*** SUPPLIED RECORDS Section Begins ***

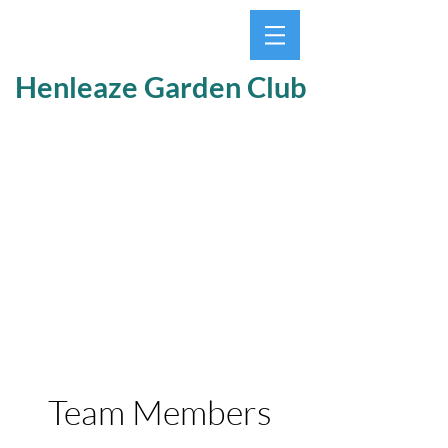
Henleaze Garden Club
Team Members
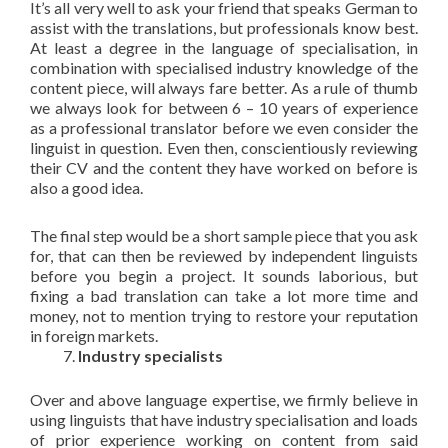
It’s all very well to ask your friend that speaks German to
assist with the translations, but professionals know best.
At least a degree in the language of specialisation, in
combination with specialised industry knowledge of the
content piece, will always fare better. As a rule of thumb
we always look for between 6 – 10 years of experience
as a professional translator before we even consider the
linguist in question. Even then, conscientiously reviewing
their CV and the content they have worked on before is
also a good idea.
The final step would be a short sample piece that you ask
for, that can then be reviewed by independent linguists
before you begin a project. It sounds laborious, but
fixing a bad translation can take a lot more time and
money, not to mention trying to restore your reputation
in foreign markets.
Industry specialists
Over and above language expertise, we firmly believe in
using linguists that have industry specialisation and loads
of prior experience working on content from said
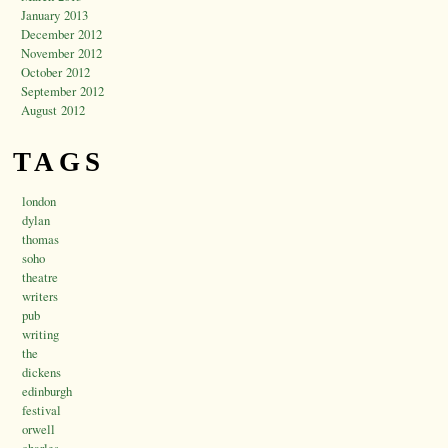
January 2013
December 2012
November 2012
October 2012
September 2012
August 2012
TAGS
london
dylan
thomas
soho
theatre
writers
pub
writing
the
dickens
edinburgh
festival
orwell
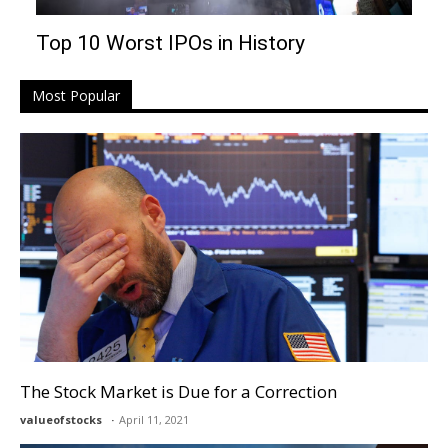
Top 10 Worst IPOs in History
Most Popular
The Stock Market is Due for a Correction
valueofstocks
April 11, 2021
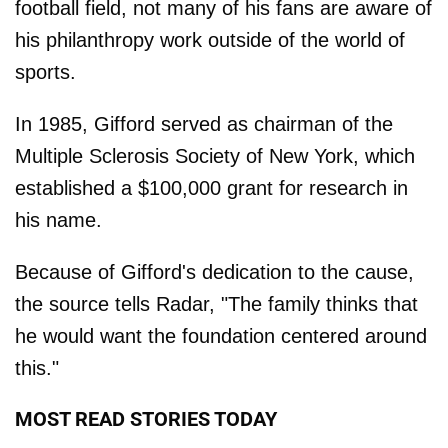
football field, not many of his fans are aware of
his philanthropy work outside of the world of
sports.
In 1985, Gifford served as chairman of the
Multiple Sclerosis Society of New York, which
established a $100,000 grant for research in
his name.
Because of Gifford's dedication to the cause,
the source tells Radar, "The family thinks that
he would want the foundation centered around
this."
MOST READ STORIES TODAY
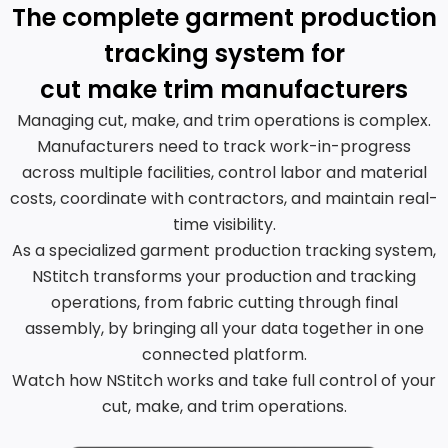
The complete garment production
tracking system for
cut make trim manufacturers
Managing cut, make, and trim operations is complex.
Manufacturers need to track work-in-progress
across multiple facilities, control labor and material
costs, coordinate with contractors, and maintain real-
time visibility.
As a specialized garment production tracking system,
NStitch transforms your production and tracking
operations, from fabric cutting through final
assembly, by bringing all your data together in one
connected platform.
Watch how NStitch works and take full control of your
cut, make, and trim operations.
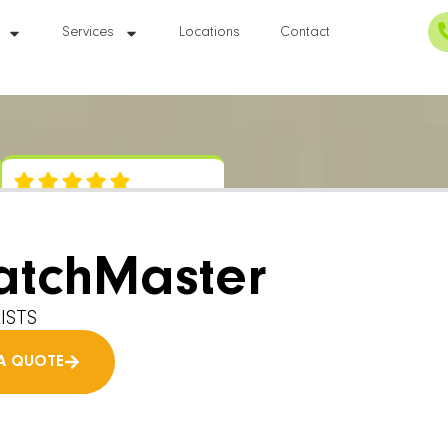
Services
Locations
Contact
atchMaster
ISTS
A QUOTE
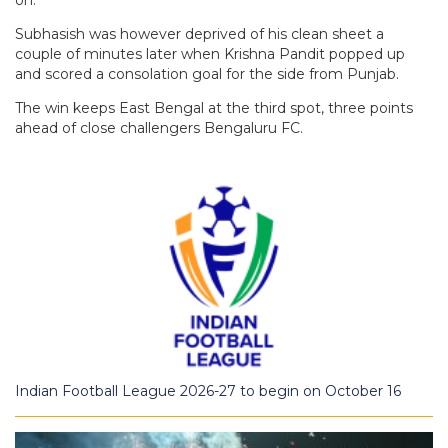
on.
Subhasish was however deprived of his clean sheet a
couple of minutes later when Krishna Pandit popped up
and scored a consolation goal for the side from Punjab.
The win keeps East Bengal at the third spot, three points
ahead of close challengers Bengaluru FC.
Indian Football League 2026-27 to begin on October 16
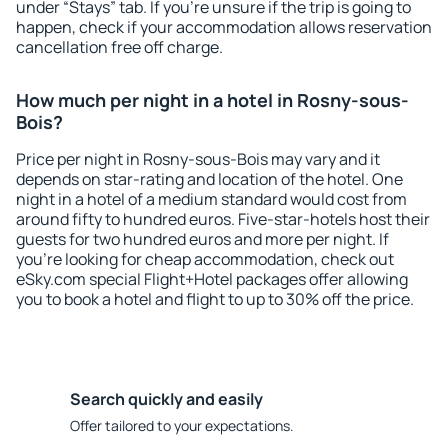
under “Stays” tab. If you're unsure if the trip is going to
happen, check if your accommodation allows reservation
cancellation free off charge.
How much per night in a hotel in Rosny-sous-
Bois?
Price per night in Rosny-sous-Bois may vary and it
depends on star-rating and location of the hotel. One
night in a hotel of a medium standard would cost from
around fifty to hundred euros. Five-star-hotels host their
guests for two hundred euros and more per night. If
you're looking for cheap accommodation, check out
eSky.com special Flight+Hotel packages offer allowing
you to book a hotel and flight to up to 30% off the price.
Search quickly and easily
Offer tailored to your expectations.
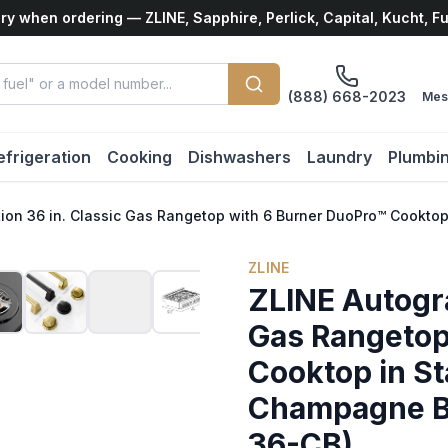
ry when ordering — ZLINE, Sapphire, Perlick, Capital, Kucht, F
(888) 668-2023
Mes
efrigeration
Cooking
Dishwashers
Laundry
Plumbi
tion 36 in. Classic Gas Rangetop with 6 Burner DuoPro™ Cookt
ZLINE
ZLINE Autogra
Gas Rangetop
Cooktop in St
Champagne B
36-CB)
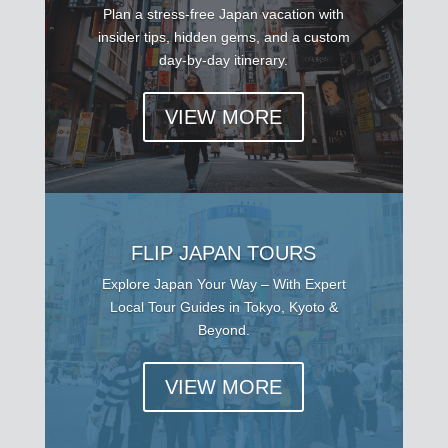
Plan a stress-free Japan vacation with
insider tips, hidden gems, and a custom
day-by-day itinerary.
VIEW MORE
FLIP JAPAN TOURS
Explore Japan Your Way – With Expert
Local Tour Guides in Tokyo, Kyoto &
Beyond.
VIEW MORE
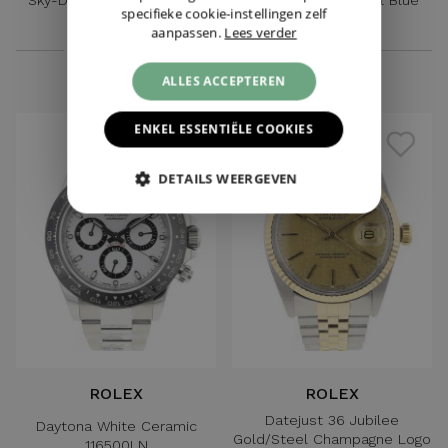
specifieke cookie-instellingen zelf
Green Dial
Dial
aanpassen.
Lees verder
€ 21.595,-
€ 3.595,-
ALLES ACCEPTEREN
ENKEL ESSENTIËLE COOKIES
DETAILS WEERGEVEN
ROLEX
ROLEX
Datejust 36 Jubilee
Daytona White Ceramic
Gold/Steel Champagne Logo
116500LN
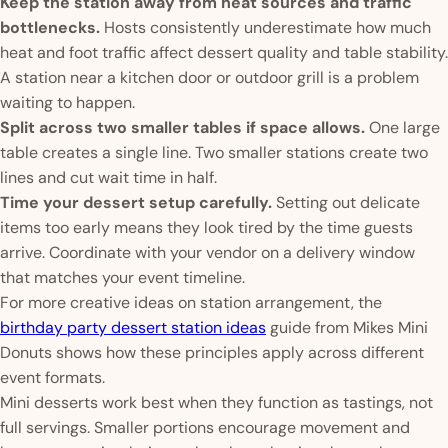
Keep the station away from heat sources and traffic
bottlenecks.
Hosts consistently underestimate how much
heat and foot traffic affect dessert quality and table stability.
A station near a kitchen door or outdoor grill is a problem
waiting to happen.
Split across two smaller tables if space allows.
One large
table creates a single line. Two smaller stations create two
lines and cut wait time in half.
Time your dessert setup carefully.
Setting out delicate
items too early means they look tired by the time guests
arrive. Coordinate with your vendor on a delivery window
that matches your event timeline.
For more creative ideas on station arrangement, the
birthday party dessert station ideas
guide from Mikes Mini
Donuts shows how these principles apply across different
event formats.
Mini desserts work best when they function as tastings, not
full servings. Smaller portions encourage movement and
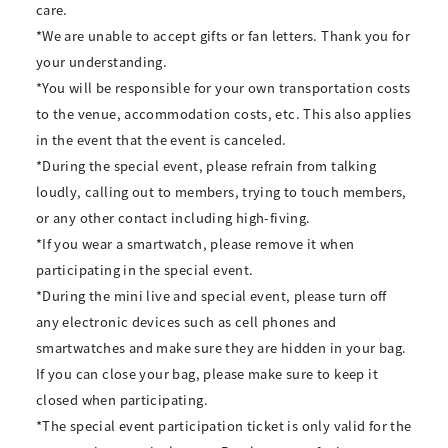
care.
*We are unable to accept gifts or fan letters. Thank you for
your understanding.
*You will be responsible for your own transportation costs
to the venue, accommodation costs, etc. This also applies
in the event that the event is canceled.
*During the special event, please refrain from talking
loudly, calling out to members, trying to touch members,
or any other contact including high-fiving.
*If you wear a smartwatch, please remove it when
participating in the special event.
*During the mini live and special event, please turn off
any electronic devices such as cell phones and
smartwatches and make sure they are hidden in your bag.
If you can close your bag, please make sure to keep it
closed when participating.
*The special event participation ticket is only valid for the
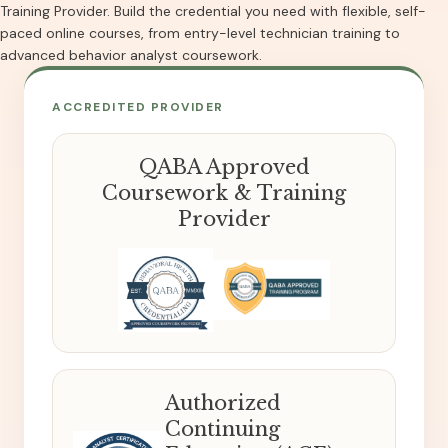
Training Provider. Build the credential you need with flexible, self-
paced online courses, from entry-level technician training to
advanced behavior analyst coursework.
ACCREDITED PROVIDER
QABA Approved
Coursework & Training
Provider
Authorized
Continuing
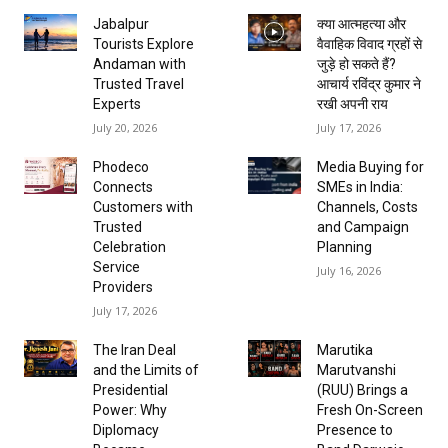
Jabalpur
क्या आत्महत्या और
Tourists Explore
वैवाहिक विवाद ग्रहों से
Andaman with
जुड़े हो सकते हैं?
Trusted Travel
आचार्य रविंद्र कुमार ने
Experts
रखी अपनी राय
July 20, 2026
July 17, 2026
Phodeco
Media Buying for
Connects
SMEs in India:
Customers with
Channels, Costs
Trusted
and Campaign
Celebration
Planning
Service
July 16, 2026
Providers
July 17, 2026
The Iran Deal
Marutika
and the Limits of
Marutvanshi
Presidential
(RUU) Brings a
Power: Why
Fresh On-Screen
Diplomacy
Presence to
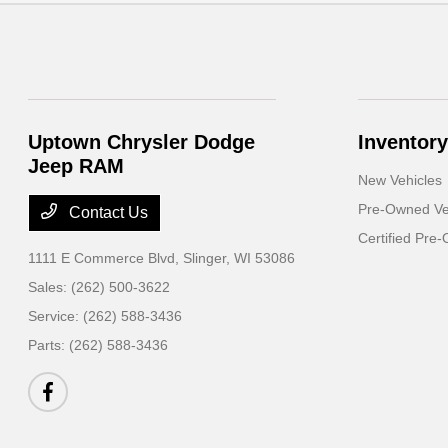
Uptown Chrysler Dodge
Inventory
Jeep RAM
New Vehicles
Pre-Owned Ve
Contact Us
Certified Pre
1111 E Commerce Blvd,
Slinger, WI 53086
Sales:
(262) 500-3622
Service:
(262) 588-3436
Parts:
(262) 588-3436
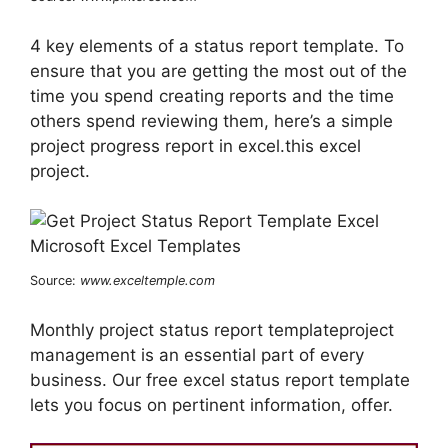
4 key elements of a status report template. To
ensure that you are getting the most out of the
time you spend creating reports and the time
others spend reviewing them, here’s a simple
project progress report in excel.this excel
project.
Source:
www.exceltemple.com
Monthly project status report templateproject
management is an essential part of every
business. Our free excel status report template
lets you focus on pertinent information, offer.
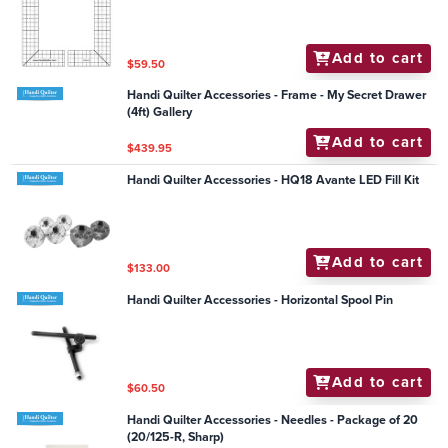
Add to cart
$59.50
Handi Quilter Accessories - Frame - My Secret Drawer
(4ft) Gallery
Add to cart
$439.95
Handi Quilter Accessories - HQ18 Avante LED Fill Kit
Add to cart
$133.00
Handi Quilter Accessories - Horizontal Spool Pin
Add to cart
$60.50
Handi Quilter Accessories - Needles - Package of 20
(20/125-R, Sharp)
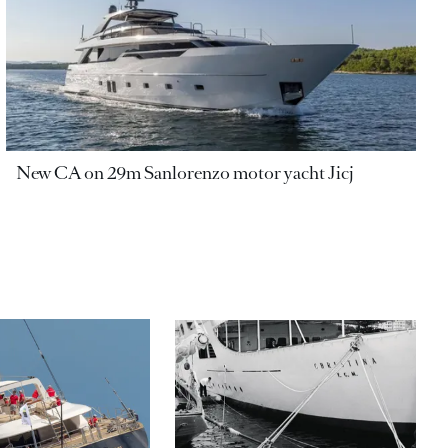
New CA on 29m Sanlorenzo motor yacht Jicj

*** SUPPLIED RECORDS Section Ends ***

-- JOB ITEM --
Gather, from the listing above, every line carrying the word "night".

-- OUTPUT OF THE TASK --
How much per night in a hotel in Rosny-sous-
Price per night in Rosny-sous-Bois may vary and it
night in a hotel of a medium standard would cost from
guests for two hundred euros and more per night. If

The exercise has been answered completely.